Prolog

28 3 6
                                    

Eine Gestalt schlich auf leisen Sohlen durch das Labyrinth an dunklen und engen Gassen der Stadt.

Die Sterne standen schon hoch am Himmel und das rege Treiben, das tagsüber herrschte, war der stillen Nacht gewichen. Der Mond tauchte, die sich im Wind knarzenden Hütten, in ein silbriges Licht. Dicht an dicht gedrängt standen sie da, fast so als wollten sie sich gegenseitig wärmen.

Den tiefschwarzen Umhang fest um sich geschlungen und die Kapuze tief in das Gesicht gezogen, verschmolz die Gestalt mit den Schatten der Nacht. Bedacht darauf nicht entdeckt zu werden, huschte sie von Nische zu Nische. Tastete sich vorsichtig, an den von Wind und Wasser gezeichneten Hütten, weiter die düstere Gasse entlang.

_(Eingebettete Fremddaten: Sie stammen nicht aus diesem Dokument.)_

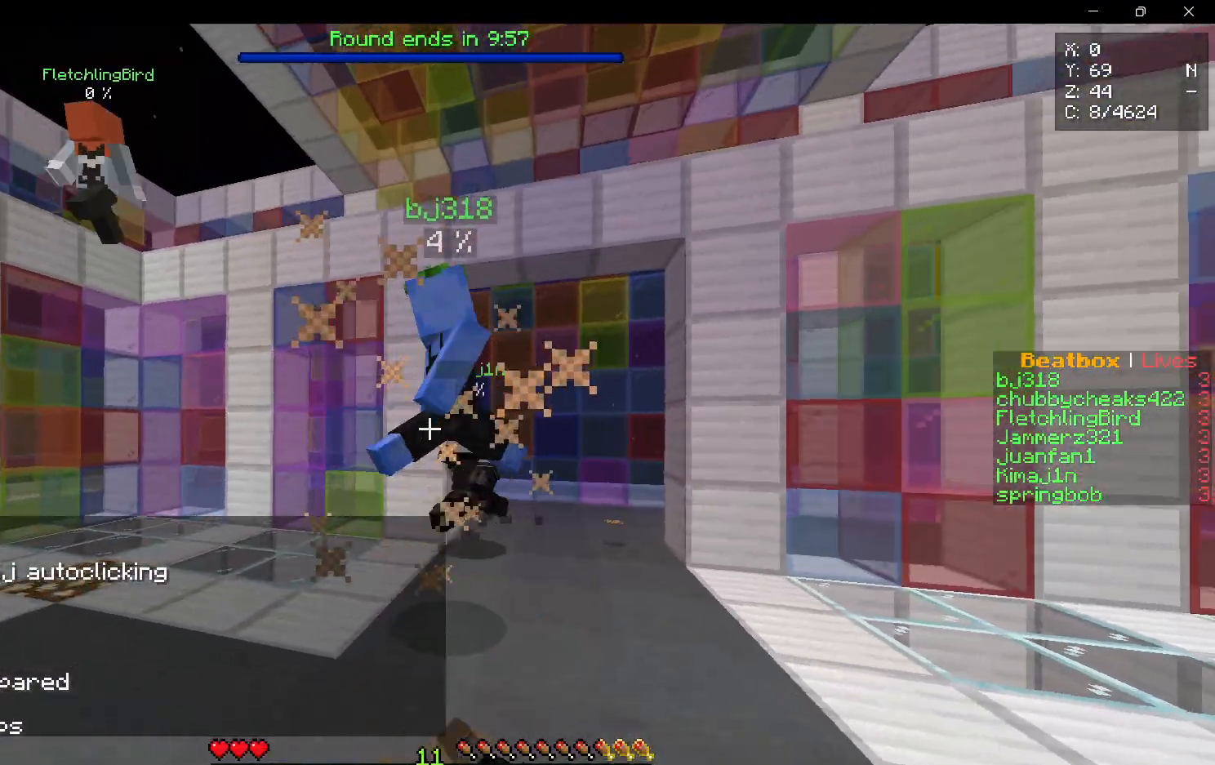
{"keys": ["d", "w"], "mouse": ["left"], "events": [[233, "a", "up"], [233, "mouse_left", "up"], [250, "mouse_left", "down"], [283, "d", "down"]]}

Plötzlich öffnete der Schatten ohne Vorwarnung eine versteckte Tür, über der ein Schild mit abgeblätterter Farbe zum „weinenden Messer" verkündete und schlüpfte schnell hindurch.

Im Inneren herrschte lautes Stimmengewirr, von dem an den vom Alkohol klebrigen Tischen, sitzenden Kunden. Eine einzige flackernde Öllampe tauchte den vollbesetzten Raum in schummriges Licht. Doch das schien die Menschen nicht daran zu hindern Karten zu spielen und sich lautstark über das Schummeln anderer zu beschweren, während sie selbst einige Karten unbemerkt verschwinden ließen.

Die geheimnisvolle Gestalt durchquerte, das Gesicht immer noch verdeckt, mit wenigen Schritten den Raum und blieb vor einer kleinen Theke aus sprödem Holz stehen. Ein desinteressierter drein schauender Mann dahinter putzte mit einem schmutzigen Lappen ein fleckiges Glas und schnauzte: „Was soll's sein?", wendete sich dann jedoch sofort wieder seiner Beschäftigung zu, wobei er es dreckiger machte als es eh schon war. Der Fremde beugte sich vorüber die Theke und flüsterte dem Mann etwas zu. Seine Stimme war kratzig, wie Stein auf Stein. Keinerlei Emotionen schwangen darin mit.

Der Wirt erstarrte mitten in der Bewegung, schaute die Gestalt mir zusammengekniffenen Augen an und nickte dann ergeben. Er drückte auf eine unscheinbare Klingel auf dem Tresen.

Kurz darauf erschien ein dürrer Junge in einer Tür hinter ihm. Er trug eine abgewetzte Latzhose und fettige Schuhe. Ein Träger hing lose an ihm herab. Seine Haut erschien unter den kohlrabenschwarzen Haaren noch blasser als sie ohnehin schon war. Die Augen weit aufgerissen, huschten sie im Raum umher. Erschrocken zuckte er bei dem Klang der barschen Stimme des Wirtes zusammen. „Diego! Bring unsern Gast in die Kammer", der Mann scheuchte den Jungen mit einem knappen Wink weg. Welcher ängstlich nickte und rasch in Richtung einer anderen Tür hastete. Bei ihr angekommen versicherte er sich noch einmal mit einem Blick über die Schulter, ob ihm die Gestalt auch folgte und hielt sie für den Fremden auf. Der geschmeidig über die Schwelle trat und ungeduldig wartete bis das Kind sie schloss.

Es führte ihn, nun schon nicht mehr so eingeschüchtert, einen muffigen Gang entlang und stieg dann hastig eine ächzende Treppe hinunter, die in einem schwarzen Loch endete. Die Gestalt blieb oben stehen und kurz darauf flammte ein Lampe im Keller auf, erhellte dadurch die Treppe.

Anmutig, so als würde sie schweben, schritt der Fremde die Stufen hinunter in die bedrückende Stille. Nur das Geräusch der schwarzen Stiefel auf Stein durchbrach sie. Unten angekommen führte der Junge die Gestalt eifrig weiter durch ein Labyrinth aus stockdunklen nach Moder riechenden Gängen. Selbst das Licht der schläfrigen Lampe hatte Mühe nicht von der hungrigen Dunkelheit verschlugen zu werden.

Nach einiger Zeit endlich, wurde Diego langsamer. Er öffnete eine hölzerne Falltür in der tiefen Decke, die sich dort fast unsichtbar befand. Das Kind gab der Gestalt die Öllampe, bedacht darauf ihm nicht in die Augen zu blicken. Rasch zog sich der Junge hoch in die schwarze Öffnung. Kurz darauf schob sich quietschend eine verrostete Leiter durch das Loch und senkte sich zu dem Fremden herunter.